Andy Puddle

Personal information
- Full name: Andrew Charles Puddle
- Born: 10 September 1956 (age 70) Llanrwst, Denbighshire, Wales
- Batting: Left-handed

Domestic team information
- 1988–1994: Wales Minor Counties

Career statistics
| Competition | List A |
| Matches | 2 |
| Runs scored | 6 |
| Batting average | 3.00 |
| 100s/50s | –/– |
| Top score | 5 |
| Balls bowled | – |
| Wickets | – |
| Bowling average | – |
| 5 wickets in innings | – |
| 10 wickets in match | – |
| Best bowling | – |
| Catches/stumpings | 2/– |
- Source: Cricinfo, 13 May 2011

= Andy Puddle =

Welsh cricketer

Andrew Charles Puddle (born 10 September 1956) is a former Welsh cricketer. Puddle was a left-handed batsman. He was born in Llanrwst, Denbighshire.
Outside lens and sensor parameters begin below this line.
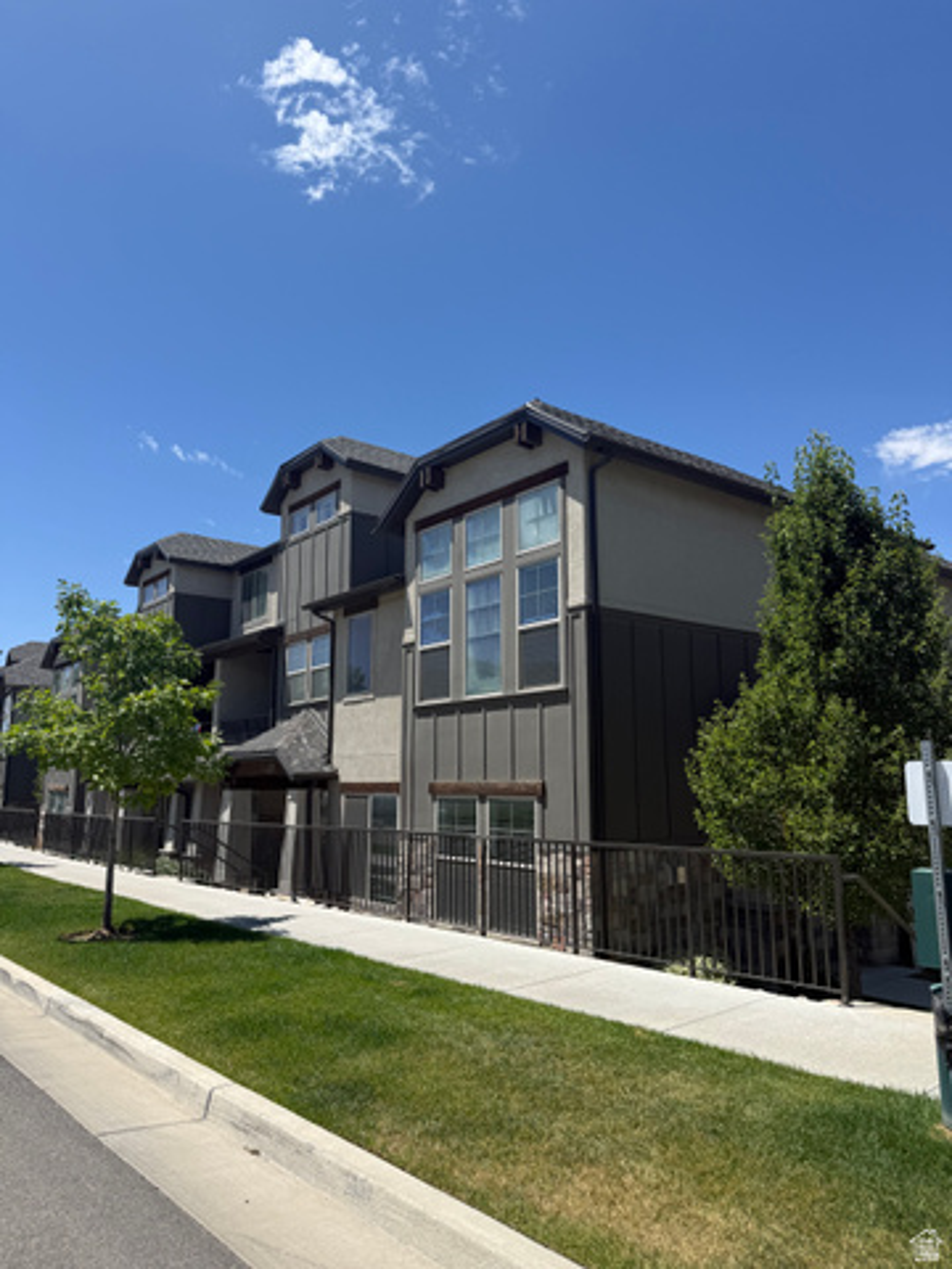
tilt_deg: +9.4
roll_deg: -1.1
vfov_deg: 71.6
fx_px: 880
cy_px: 634
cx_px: 476
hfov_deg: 56.8
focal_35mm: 24
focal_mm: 6.76
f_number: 1.78
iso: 80
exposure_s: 1/4405
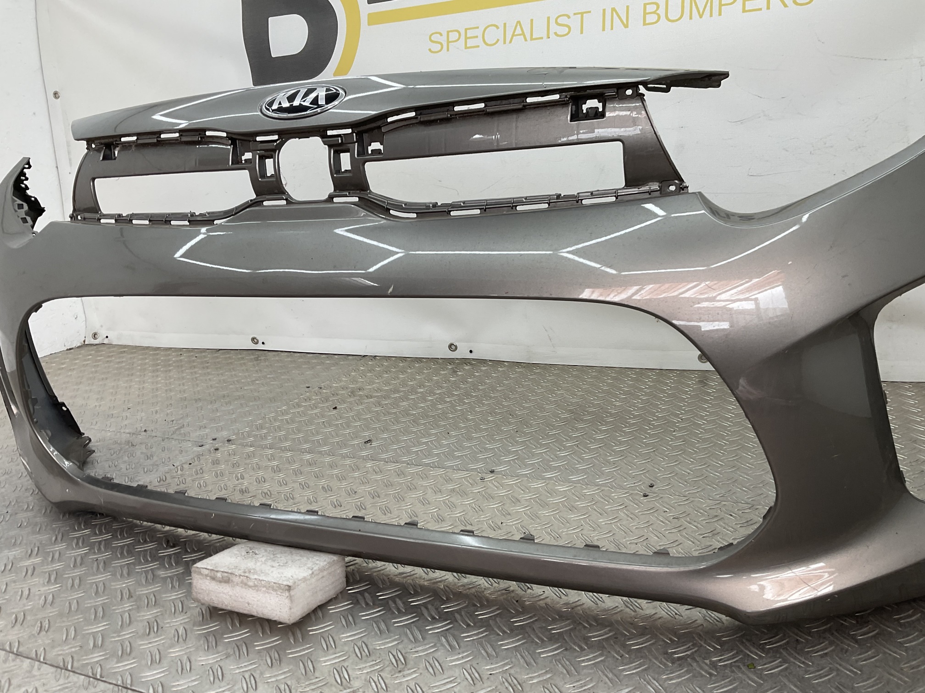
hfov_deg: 61.7
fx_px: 775
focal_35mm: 29
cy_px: 346
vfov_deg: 48.2
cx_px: 462
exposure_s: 1/120
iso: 20
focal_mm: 3
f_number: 1.8
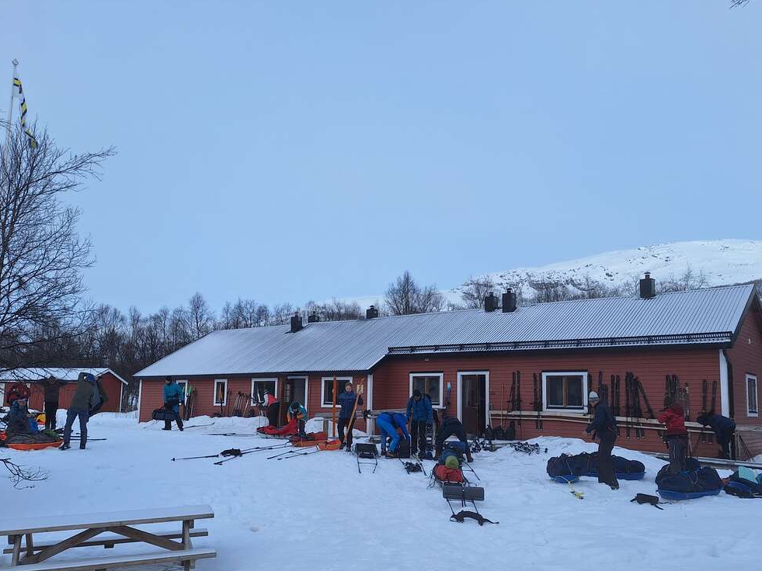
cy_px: 331
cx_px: 401
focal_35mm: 30
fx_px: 660
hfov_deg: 59.9
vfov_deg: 46.6
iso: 40
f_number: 1.8
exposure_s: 1/1318
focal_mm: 5.54
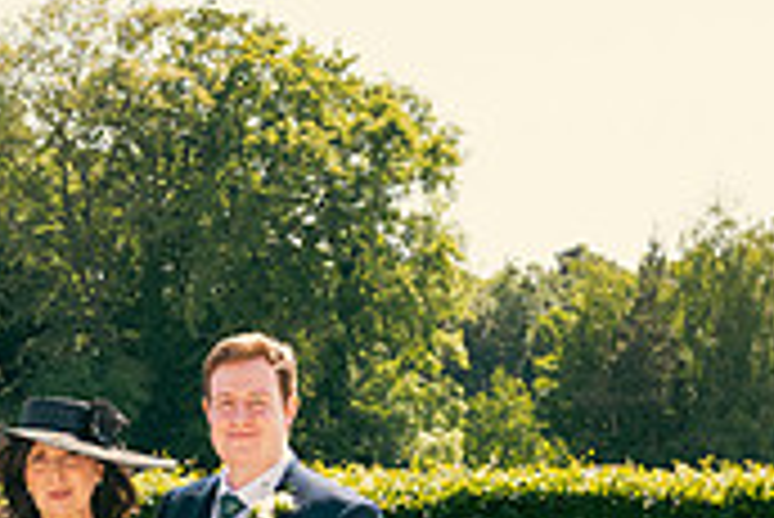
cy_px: 610
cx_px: -248
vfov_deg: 12.4
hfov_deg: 17.6
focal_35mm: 108
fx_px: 2324
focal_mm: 32
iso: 125
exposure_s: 1/200
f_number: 6.3
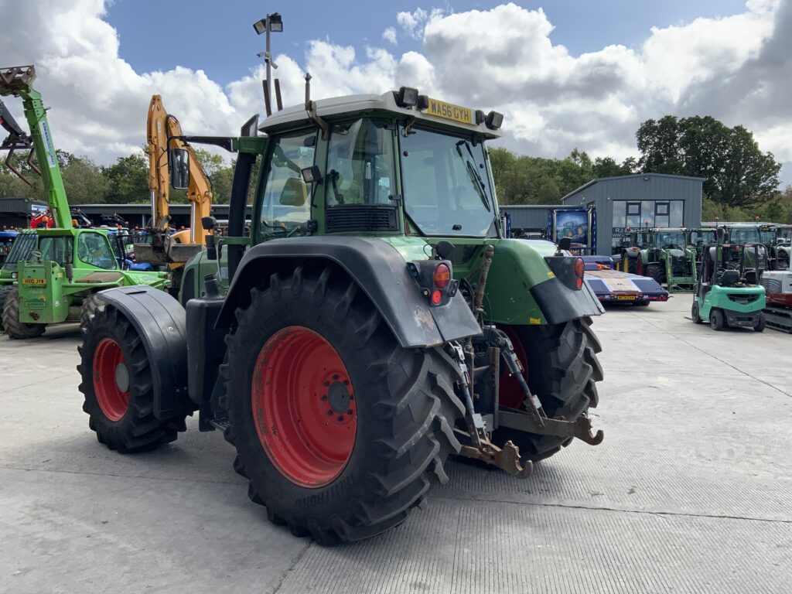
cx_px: 396
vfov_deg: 48.2
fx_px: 664
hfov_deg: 61.7
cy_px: 297
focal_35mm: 29
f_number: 1.8
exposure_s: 1/1342
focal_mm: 3
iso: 16
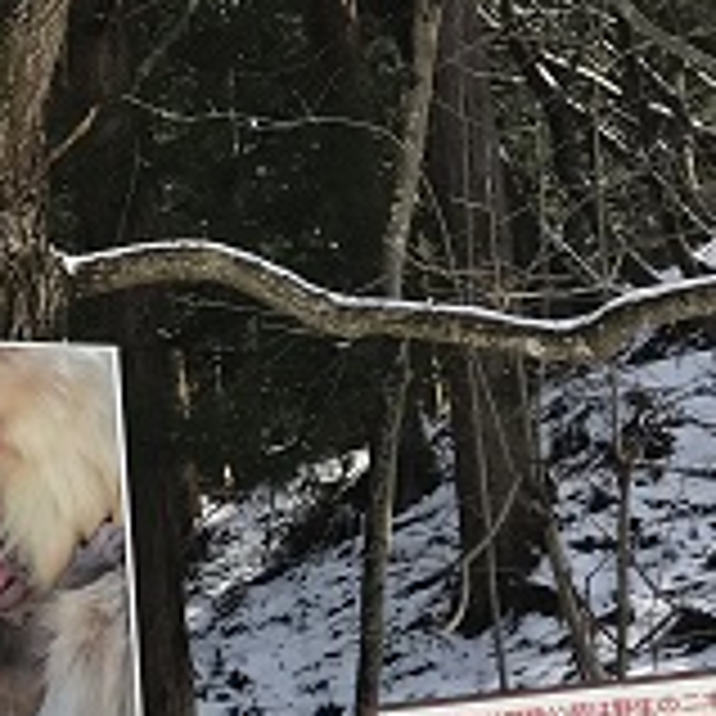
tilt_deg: +11.3
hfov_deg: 14.1
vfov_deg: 15.3
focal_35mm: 112
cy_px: 734
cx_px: -509
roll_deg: +1.4
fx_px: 2621
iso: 20
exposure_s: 1/476
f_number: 1.8
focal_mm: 3.99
Puddle made his debut for Wales Minor Counties in the 1988 MCCA Knockout Trophy against Shropshire. He played Minor counties cricket for Wales Minor Counties from 1989 to 1994, which included 61 Minor Counties Championship matches and 7 MCCA Knockout Trophy matches. In 1993, he made his List A debut against Sussex, in the NatWest Trophy. He played a further List A match for the team, against Middlesex in the 1994 NatWest Trophy. In his 2 List A matches, he scored 6 runs at a batting average of 3.00, with a high score of 5.